By 1905, Canty owned a farm consisting of 100 acres nearly adjacent to the institute's campus. His home in Institute, known variously as the Canty House or "The Magnolia", was built originally around 1900 and renovated in 1923 by Canty and his wife Florence into the current neoclassical structure. Following Canty's death in 1964, the house was purchased by West Virginia State College and became the only example of Neoclassical architecture on its campus. The house has been relocated three times and served as an office building and the campus health clinic before becoming the site of the West Virginia State University Athletic Hall of Fame. The Canty House was listed on the National Register of Historic Places on September 23, 1988.

=== Personal interests ===
Canty was a Congregationalist as a Sunday school superintendent and teacher at his church. He was also active in civic affairs, and served as an officer in the Institute Community Club and was a member and officer of El Cubo Club, a community civic organization in Institute.
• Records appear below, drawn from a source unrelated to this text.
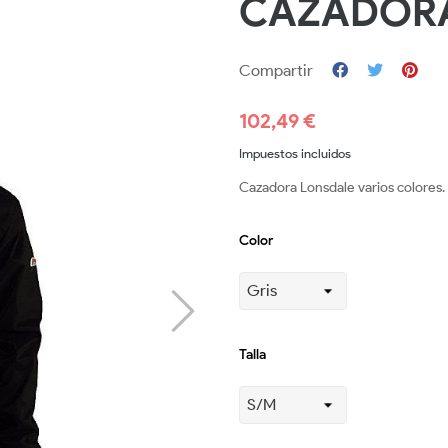
CAZADORA
Compartir
102,49 €
Impuestos incluidos
Cazadora Lonsdale varios colores.
Color
Talla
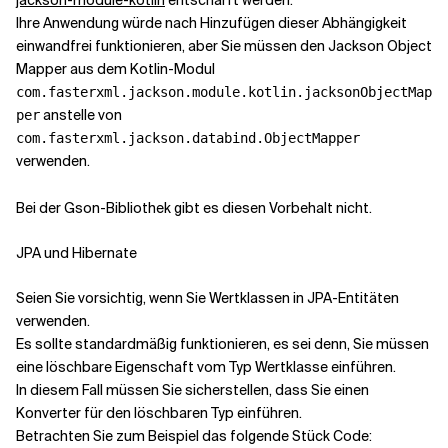
jackson-module-kotlin
entschärft werden.
Ihre Anwendung würde nach Hinzufügen dieser Abhängigkeit
einwandfrei funktionieren, aber Sie müssen den Jackson Object
Mapper aus dem Kotlin-Modul
com.fasterxml.jackson.module.kotlin.jacksonObjectMap
anstelle von
per
com.fasterxml.jackson.databind.ObjectMapper
verwenden.
Bei der Gson-Bibliothek gibt es diesen Vorbehalt nicht.
JPA und Hibernate
Seien Sie vorsichtig, wenn Sie Wertklassen in JPA-Entitäten
verwenden.
Es sollte standardmäßig funktionieren, es sei denn, Sie müssen
eine löschbare Eigenschaft vom Typ Wertklasse einführen.
In diesem Fall müssen Sie sicherstellen, dass Sie einen
Konverter für den löschbaren Typ einführen.
Betrachten Sie zum Beispiel das folgende Stück Code:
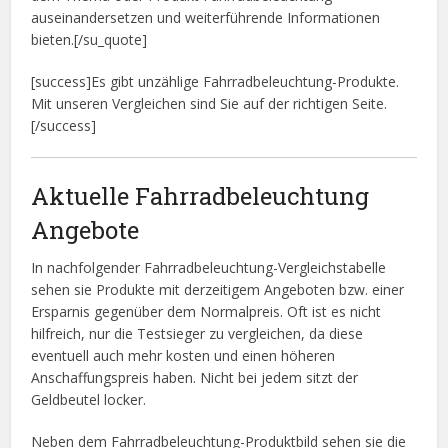
auseinandersetzen und weiterführende Informationen
bieten.[/su_quote]
[success]Es gibt unzählige Fahrradbeleuchtung-Produkte.
Mit unseren Vergleichen sind Sie auf der richtigen Seite.
[/success]
Aktuelle Fahrradbeleuchtung
Angebote
In nachfolgender Fahrradbeleuchtung-Vergleichstabelle
sehen sie Produkte mit derzeitigem Angeboten bzw. einer
Ersparnis gegenüber dem Normalpreis. Oft ist es nicht
hilfreich, nur die Testsieger zu vergleichen, da diese
eventuell auch mehr kosten und einen höheren
Anschaffungspreis haben. Nicht bei jedem sitzt der
Geldbeutel locker.
Neben dem Fahrradbeleuchtung-Produktbild sehen sie die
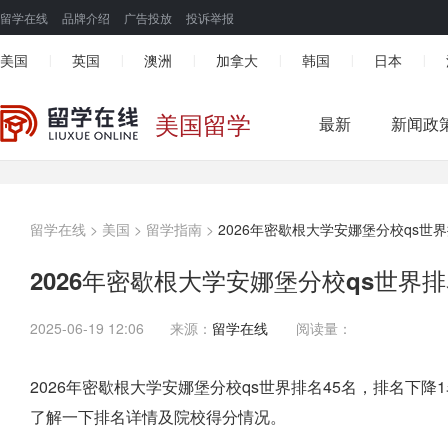
留学在线
品牌介绍
广告投放
投诉举报
美国
英国
澳洲
加拿大
韩国
日本
|
|
|
|
|
|
美国留学
最新
新闻政
留学在线
>
美国
>
留学指南
>
2026年密歇根大学安娜堡分校qs世
2026年密歇根大学安娜堡分校qs世界
2025-06-19 12:06
来源：
留学在线
阅读量：
2026年密歇根大学安娜堡分校qs世界排名45名，排名下
了解一下排名详情及院校得分情况。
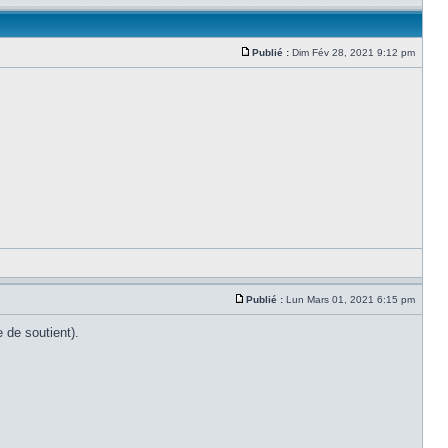
Publié :
Dim Fév 28, 2021 9:12 pm
Publié :
Lun Mars 01, 2021 6:15 pm
 de soutient).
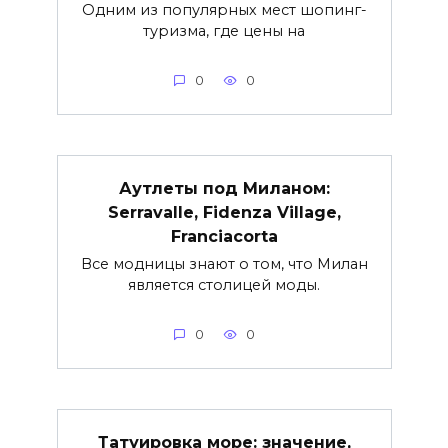
Одним из популярных мест шопинг-
туризма, где цены на
0
0
Аутлеты под Миланом:
Serravalle, Fidenza Village,
Franciacorta
Все модницы знают о том, что Милан
является столицей моды.
0
0
Татуировка море: значение,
== Later life and death ==
In 1945, Canty participated as a fundraising captain in Institute in a fundraising initiative to raise $30,000 for the construction of a permanent YMCA in Charleston. In May 1950, Canty's former department, then known as the Trade and Technical Division of West Virginia State College, held a banquet in honor of Canty and other emeritus instructors of mechanical industries. In September 1950, West Virginia State's ROTC unit honored Canty in a special ceremony for his involvement with the college's military training corps program. He had cataract surgery at Shepherd Hospital in Charleston in August 1961. Following an extended illness, Canty died at his residence in Institute on February 16, 1964, of lobar pneumonia after developing prostate cancer. He was survived by three of his daughters: Portia C. Dansby, Marcia C. Hammonds, and Grace C. Mitchell—and six grandchildren.